Plusieurs partis et personnalités tunisiennes de l’opposition, longtemps divisés sur leur rapport à Ennahdha et sur le bilan de la transition démocratique, discutent d’une initiative commune face à un pouvoir présidentiel confronté à des difficultés croissantes.
Une nouvelle tentative de rapprochement entre les différentes composantes de l’opposition tunisienne est en préparation depuis plusieurs semaines, selon des informations publiées lundi par Africa Intelligence. Le projet vise à élaborer une feuille de route pour l’avenir du pays ainsi qu’une charte éthique et politique susceptible de rassembler des formations jusque-là réticentes à travailler ensemble.
Le Courant démocrate (Attayar) a notamment rejoint les discussions sous l’impulsion de son nouveau secrétaire général, Hichem Ajbouni, élu en avril. Le parti avait jusqu’à présent évité de s’associer à certaines composantes de l’opposition, notamment celles proches du mouvement islamiste Ennahdha. Des contacts ont également été établis avec des personnalités établies à l’étranger, parmi lesquelles l’ancien ministre Kamel Jendoubi et Ridha Driss, cadre d’Ennahdha.
Plusieurs représentants de la société civile participent aussi aux échanges. Le sociologue Mouldi Guessoumi, Houssem Hammi, dirigeant de la Coalition Soumoud, et l’ancien ministre de l’Emploi Faouzi Abderrahmane figurent parmi les personnalités associées à cette initiative. Les promoteurs du projet entendent dépasser les alliances partisanes traditionnelles et définir une plateforme commune face au système politique instauré par le président Kaïs Saïed depuis la concentration des pouvoirs entre ses mains en juillet 2021.

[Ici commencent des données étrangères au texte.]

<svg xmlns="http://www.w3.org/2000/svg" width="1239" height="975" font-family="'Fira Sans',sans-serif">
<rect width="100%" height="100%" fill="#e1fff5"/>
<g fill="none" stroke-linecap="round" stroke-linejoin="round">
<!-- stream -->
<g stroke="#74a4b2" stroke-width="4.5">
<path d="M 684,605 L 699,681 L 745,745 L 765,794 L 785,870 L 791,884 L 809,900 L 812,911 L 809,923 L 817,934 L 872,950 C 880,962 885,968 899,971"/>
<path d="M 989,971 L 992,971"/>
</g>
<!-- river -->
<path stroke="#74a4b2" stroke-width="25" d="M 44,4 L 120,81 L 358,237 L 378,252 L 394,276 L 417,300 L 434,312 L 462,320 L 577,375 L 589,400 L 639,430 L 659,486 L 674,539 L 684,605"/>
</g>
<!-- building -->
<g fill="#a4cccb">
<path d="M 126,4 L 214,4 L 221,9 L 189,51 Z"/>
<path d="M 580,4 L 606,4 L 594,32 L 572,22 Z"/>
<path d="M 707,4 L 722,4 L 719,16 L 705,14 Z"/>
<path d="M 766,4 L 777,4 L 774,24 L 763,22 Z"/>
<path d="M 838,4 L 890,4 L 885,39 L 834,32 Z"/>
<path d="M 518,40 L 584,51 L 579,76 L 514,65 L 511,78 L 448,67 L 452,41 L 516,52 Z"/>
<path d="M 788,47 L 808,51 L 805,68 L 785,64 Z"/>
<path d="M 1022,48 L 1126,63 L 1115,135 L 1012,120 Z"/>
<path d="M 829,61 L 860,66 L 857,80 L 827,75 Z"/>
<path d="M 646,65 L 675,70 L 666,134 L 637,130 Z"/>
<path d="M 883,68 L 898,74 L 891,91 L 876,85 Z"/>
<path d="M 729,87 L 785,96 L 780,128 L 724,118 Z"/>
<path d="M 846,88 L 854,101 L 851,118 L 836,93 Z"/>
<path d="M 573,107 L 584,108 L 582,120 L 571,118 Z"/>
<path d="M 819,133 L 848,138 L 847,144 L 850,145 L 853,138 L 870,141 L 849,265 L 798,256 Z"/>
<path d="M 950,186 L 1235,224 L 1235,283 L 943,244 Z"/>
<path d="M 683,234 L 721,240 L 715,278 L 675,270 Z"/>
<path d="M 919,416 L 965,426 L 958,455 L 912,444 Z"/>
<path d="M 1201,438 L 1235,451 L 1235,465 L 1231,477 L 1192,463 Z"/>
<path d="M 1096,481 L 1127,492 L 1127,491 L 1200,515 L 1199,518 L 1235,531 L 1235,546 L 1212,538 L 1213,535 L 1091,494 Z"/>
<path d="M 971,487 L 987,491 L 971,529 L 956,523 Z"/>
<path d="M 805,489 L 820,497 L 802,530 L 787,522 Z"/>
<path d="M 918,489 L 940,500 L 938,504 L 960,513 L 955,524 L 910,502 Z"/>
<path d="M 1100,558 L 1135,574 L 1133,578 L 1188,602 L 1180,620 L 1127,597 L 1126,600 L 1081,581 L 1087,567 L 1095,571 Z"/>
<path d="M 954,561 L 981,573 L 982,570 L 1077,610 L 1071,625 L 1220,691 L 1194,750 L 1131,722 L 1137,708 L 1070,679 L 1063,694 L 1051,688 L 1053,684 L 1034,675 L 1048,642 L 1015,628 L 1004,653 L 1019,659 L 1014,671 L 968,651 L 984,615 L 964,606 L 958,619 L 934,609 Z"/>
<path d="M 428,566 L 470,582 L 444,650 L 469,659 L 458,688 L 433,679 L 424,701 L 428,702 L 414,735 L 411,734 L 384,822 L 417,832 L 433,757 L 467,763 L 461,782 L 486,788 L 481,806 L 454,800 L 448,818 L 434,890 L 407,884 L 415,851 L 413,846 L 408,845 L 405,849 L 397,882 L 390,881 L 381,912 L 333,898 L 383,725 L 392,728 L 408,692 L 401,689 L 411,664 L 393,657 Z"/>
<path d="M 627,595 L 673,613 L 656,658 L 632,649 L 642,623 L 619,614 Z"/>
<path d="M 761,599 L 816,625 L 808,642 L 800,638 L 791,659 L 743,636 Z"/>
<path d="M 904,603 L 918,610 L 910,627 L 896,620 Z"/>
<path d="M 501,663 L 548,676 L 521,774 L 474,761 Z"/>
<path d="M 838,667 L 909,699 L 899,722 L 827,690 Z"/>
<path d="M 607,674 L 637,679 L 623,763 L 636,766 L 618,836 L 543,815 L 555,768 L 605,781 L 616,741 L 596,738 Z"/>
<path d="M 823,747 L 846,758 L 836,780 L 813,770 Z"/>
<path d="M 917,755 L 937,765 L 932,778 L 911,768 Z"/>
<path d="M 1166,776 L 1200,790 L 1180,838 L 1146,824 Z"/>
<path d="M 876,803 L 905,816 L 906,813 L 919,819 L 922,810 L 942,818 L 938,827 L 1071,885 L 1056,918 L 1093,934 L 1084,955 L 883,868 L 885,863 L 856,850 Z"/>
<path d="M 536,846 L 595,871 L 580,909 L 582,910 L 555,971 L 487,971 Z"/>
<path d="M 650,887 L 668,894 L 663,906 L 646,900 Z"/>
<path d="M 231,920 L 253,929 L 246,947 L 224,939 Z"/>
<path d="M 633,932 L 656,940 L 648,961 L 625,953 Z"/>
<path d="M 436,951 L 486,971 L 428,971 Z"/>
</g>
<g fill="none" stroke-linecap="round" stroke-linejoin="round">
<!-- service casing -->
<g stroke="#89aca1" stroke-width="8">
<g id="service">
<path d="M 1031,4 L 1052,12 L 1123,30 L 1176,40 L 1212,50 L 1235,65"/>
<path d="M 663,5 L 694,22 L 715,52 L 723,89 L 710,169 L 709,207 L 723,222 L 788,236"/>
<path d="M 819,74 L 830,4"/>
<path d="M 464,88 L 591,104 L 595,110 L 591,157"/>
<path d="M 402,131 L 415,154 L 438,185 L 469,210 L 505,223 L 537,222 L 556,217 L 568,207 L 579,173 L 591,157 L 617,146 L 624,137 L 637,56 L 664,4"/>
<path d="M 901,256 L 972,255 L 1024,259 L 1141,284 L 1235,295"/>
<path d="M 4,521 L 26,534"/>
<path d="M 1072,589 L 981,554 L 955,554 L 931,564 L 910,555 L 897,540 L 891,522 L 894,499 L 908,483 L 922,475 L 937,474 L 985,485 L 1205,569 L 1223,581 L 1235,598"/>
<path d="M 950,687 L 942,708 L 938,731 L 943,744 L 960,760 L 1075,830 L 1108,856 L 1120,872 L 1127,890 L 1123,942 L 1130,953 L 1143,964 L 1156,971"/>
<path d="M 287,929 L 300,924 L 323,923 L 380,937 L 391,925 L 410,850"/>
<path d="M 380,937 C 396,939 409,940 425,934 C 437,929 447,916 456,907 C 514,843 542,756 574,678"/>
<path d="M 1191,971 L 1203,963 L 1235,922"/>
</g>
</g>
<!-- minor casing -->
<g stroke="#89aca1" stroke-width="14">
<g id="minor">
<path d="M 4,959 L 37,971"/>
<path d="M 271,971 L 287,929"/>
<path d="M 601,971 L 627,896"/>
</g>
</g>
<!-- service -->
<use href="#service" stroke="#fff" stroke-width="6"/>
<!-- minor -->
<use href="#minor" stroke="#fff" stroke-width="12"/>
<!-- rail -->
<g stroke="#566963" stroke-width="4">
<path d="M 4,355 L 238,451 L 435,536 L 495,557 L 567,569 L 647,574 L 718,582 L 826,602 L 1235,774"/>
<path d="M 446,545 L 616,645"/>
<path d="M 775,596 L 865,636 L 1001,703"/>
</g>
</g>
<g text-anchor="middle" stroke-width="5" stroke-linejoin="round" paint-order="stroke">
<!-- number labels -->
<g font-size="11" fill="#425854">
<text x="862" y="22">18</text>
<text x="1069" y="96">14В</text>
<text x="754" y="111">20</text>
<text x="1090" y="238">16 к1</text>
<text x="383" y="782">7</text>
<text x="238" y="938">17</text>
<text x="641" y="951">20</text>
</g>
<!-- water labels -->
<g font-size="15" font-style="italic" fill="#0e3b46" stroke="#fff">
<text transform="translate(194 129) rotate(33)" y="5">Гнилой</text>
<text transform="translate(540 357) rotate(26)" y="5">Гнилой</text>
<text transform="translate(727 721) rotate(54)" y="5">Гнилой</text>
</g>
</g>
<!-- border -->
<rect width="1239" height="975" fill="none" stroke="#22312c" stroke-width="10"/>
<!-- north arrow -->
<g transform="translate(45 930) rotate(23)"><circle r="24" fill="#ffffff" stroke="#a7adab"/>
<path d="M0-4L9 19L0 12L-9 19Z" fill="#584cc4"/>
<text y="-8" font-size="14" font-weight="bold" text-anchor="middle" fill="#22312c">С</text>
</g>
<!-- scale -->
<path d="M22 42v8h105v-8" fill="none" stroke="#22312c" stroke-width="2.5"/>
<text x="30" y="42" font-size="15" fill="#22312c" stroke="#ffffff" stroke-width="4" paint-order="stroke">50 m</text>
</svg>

L’entreprise rappelle une précédente tentative préparée autour de Khayam Turki, personnalité liée au parti social-démocrate Ettakatol. Ce projet, qui ambitionnait déjà de fédérer une large partie de l’opposition, avait été interrompu après l’arrestation de Turki en février 2023. Le nouveau processus reste exposé aux mêmes divergences idéologiques et aux rivalités accumulées depuis la révolution de 2011.
La place d’Ennahdha constitue le principal point de désaccord. Plusieurs participants réclament un examen critique des quinze dernières années et tiennent le mouvement islamiste pour en partie responsable de l’échec de la transition démocratique entre 2011 et 2021. Toute coalition devra ainsi concilier la lutte contre l’autoritarisme présidentiel avec les profondes fractures héritées de cette période.
La cheffe du Parti destourien libre (PDL), Abir Moussi, toujours détenue, a également été approchée. Farouchement opposée à Ennahdha, elle n’aurait pas rejeté immédiatement l’idée de participer aux discussions, tout en restant prudente face à l’hostilité de sa base envers les islamistes. Son éventuelle adhésion élargirait considérablement l’initiative, mais illustrerait aussi la fragilité d’une alliance réunie davantage par son rejet de Kaïs Saïed que par une vision politique commune.